Hamburger Verein für Luftfahrt ist einer der größten in Deutschland

Bereits 1895 nutzte der deutsche Luftfahrtpionier Otto Lilienthal bei seinen Gleitflugversuchen erfolgreich den Hangaufwind zur Verlängerung der Flugstrecke. 1920 – der Versailler Vertrag verbot in Deutschland den motorisierten Flug – versammelten sich Piloten aus dem Ersten Weltkrieg und weitere Flugenthusiasten in der Rhön, um auf der Wasserkuppe den motorlosen Flug zu erforschen und in der Praxis auszuprobieren.

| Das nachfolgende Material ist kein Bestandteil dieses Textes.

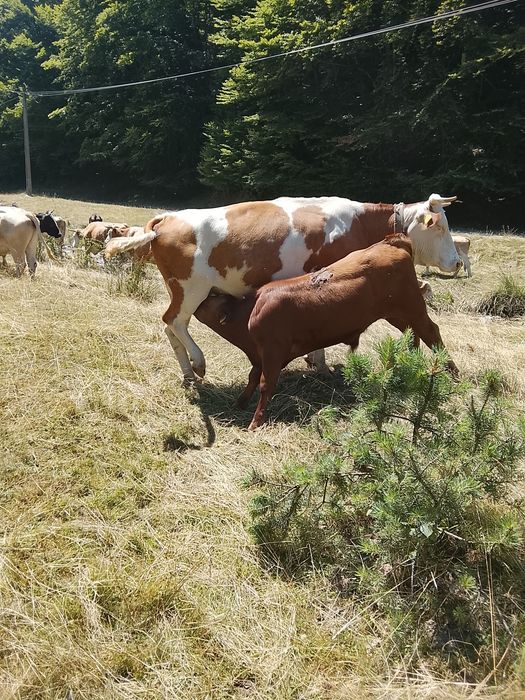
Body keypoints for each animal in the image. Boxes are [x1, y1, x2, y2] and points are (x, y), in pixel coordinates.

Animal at [105, 194, 460, 384]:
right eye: (440, 227)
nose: (457, 262)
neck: (359, 224)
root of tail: (166, 218)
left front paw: (317, 362)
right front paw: (319, 363)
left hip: (178, 289)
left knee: (170, 325)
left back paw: (189, 372)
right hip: (191, 287)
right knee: (175, 322)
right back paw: (199, 362)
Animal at [194, 235, 457, 428]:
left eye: (213, 298)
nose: (201, 297)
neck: (250, 312)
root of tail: (390, 242)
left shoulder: (272, 352)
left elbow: (265, 384)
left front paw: (255, 423)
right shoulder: (259, 355)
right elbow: (252, 378)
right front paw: (240, 402)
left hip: (413, 307)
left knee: (432, 333)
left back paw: (452, 372)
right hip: (396, 314)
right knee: (413, 334)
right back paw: (407, 362)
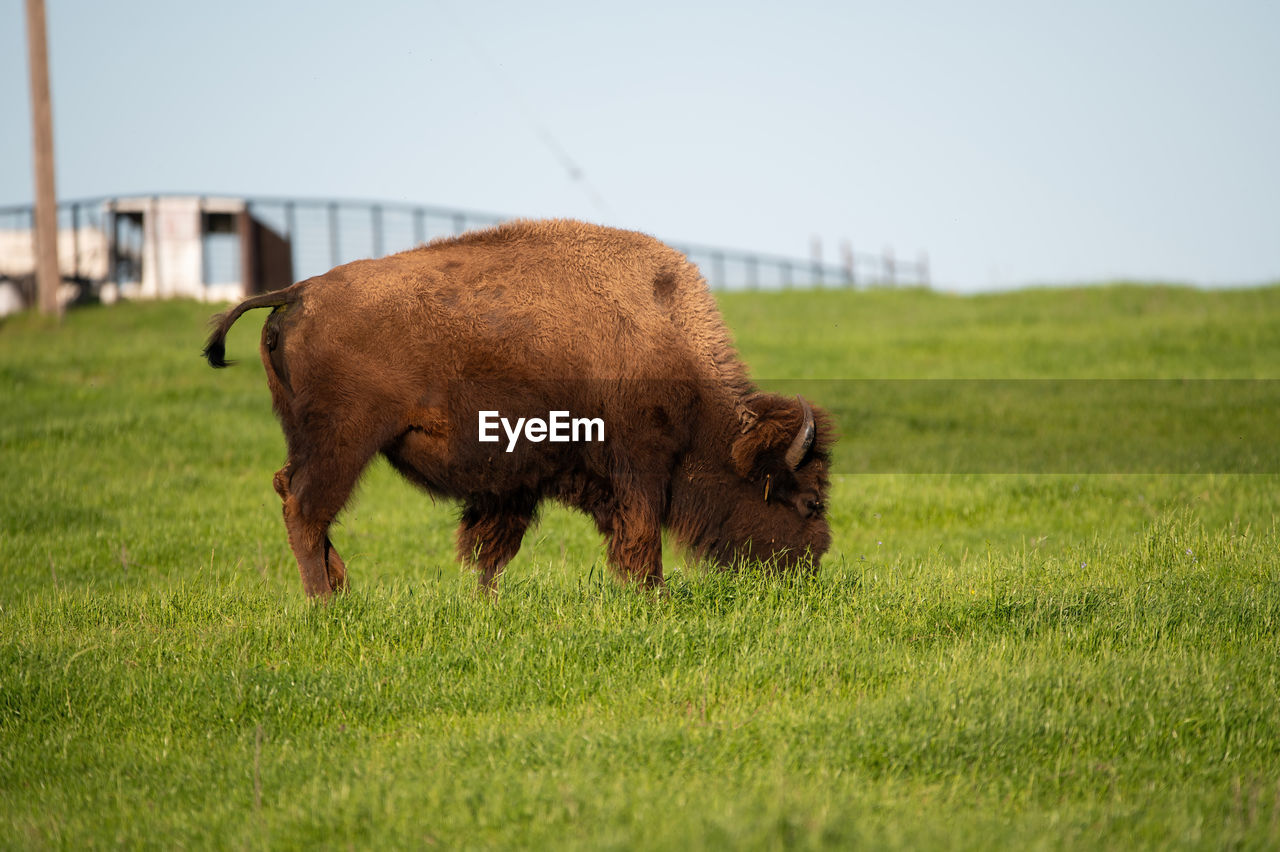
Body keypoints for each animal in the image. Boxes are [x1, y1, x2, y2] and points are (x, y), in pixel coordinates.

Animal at [204, 219, 834, 597]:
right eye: (807, 503)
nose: (812, 567)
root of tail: (299, 292)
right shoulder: (639, 470)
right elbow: (640, 539)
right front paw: (650, 596)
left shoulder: (514, 482)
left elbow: (492, 545)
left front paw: (483, 599)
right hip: (344, 441)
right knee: (307, 508)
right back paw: (326, 601)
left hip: (308, 437)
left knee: (294, 495)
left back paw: (339, 587)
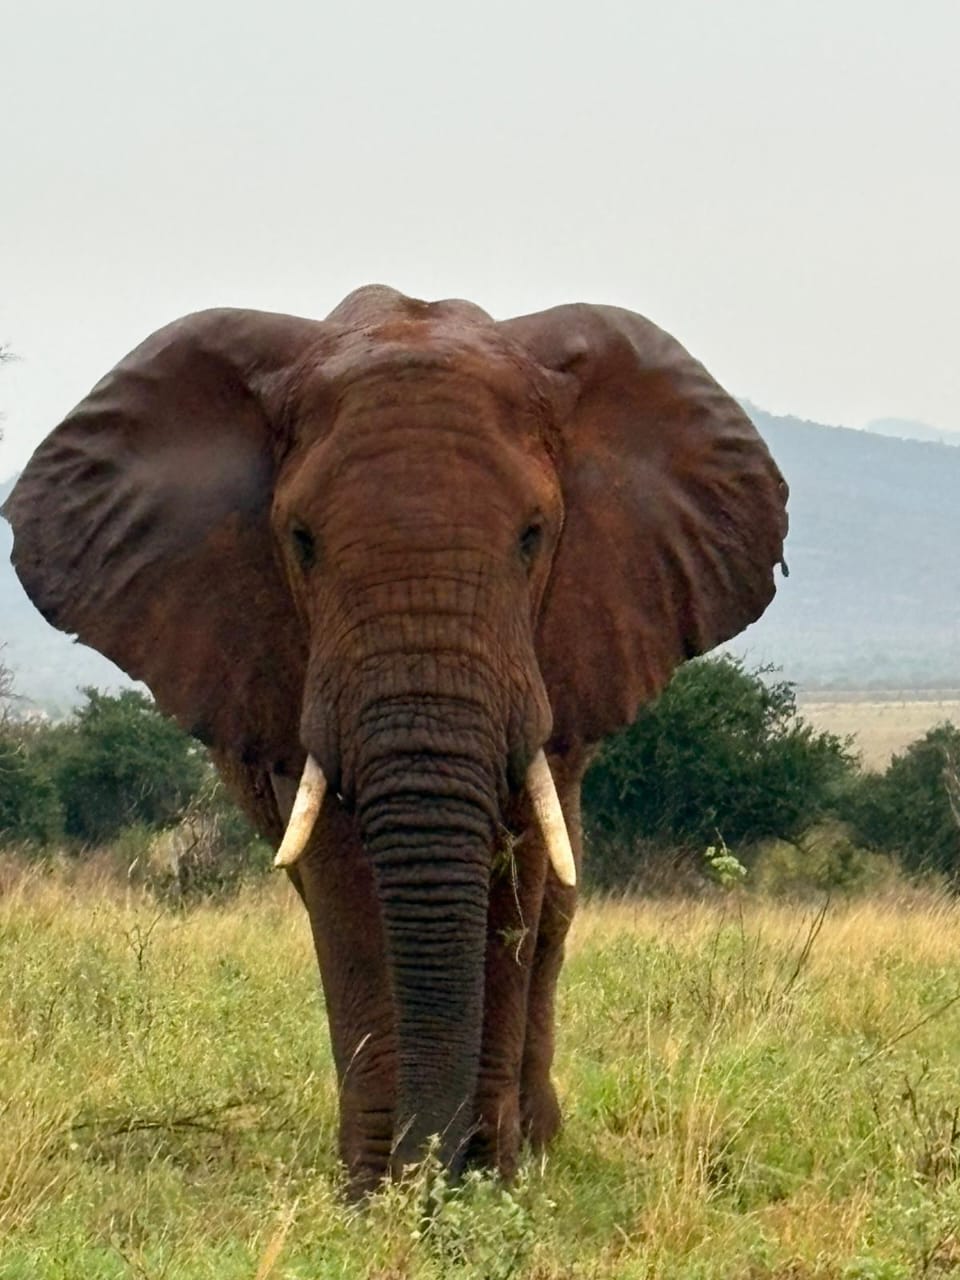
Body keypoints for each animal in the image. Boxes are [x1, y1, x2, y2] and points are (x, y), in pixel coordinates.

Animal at [3, 285, 787, 1195]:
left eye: (534, 536)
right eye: (301, 541)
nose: (432, 1171)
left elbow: (515, 878)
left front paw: (484, 1180)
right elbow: (344, 886)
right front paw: (377, 1188)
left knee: (556, 907)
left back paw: (540, 1144)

Mit mehr als 150 Mitgliedern zählt der Hamburger Verein für Luftfahrt aktuell zu den größten Segelflugvereinen Deutschlands und mit seiner Gründung im Jahr 1908 auch zu den ältesten. Andreas Wagner ist Vorsitzender des HVL. Nachwuchssorgen plagen den 57-Jährigen zurzeit nicht. „Unter den Anfängern ist der Anteil der Jugendlichen in den vergangenen Jahren stark gestiegen“, sagt der Vereinschef. Grund könnten auch die erschwinglichen Kosten sein: Jugendliche zahlen drei, Erwachsene ab zehn Euro für eine Stunde Segelfliegen. 350 Euro kostet die Vereinsmitgliedschaft im Jahr.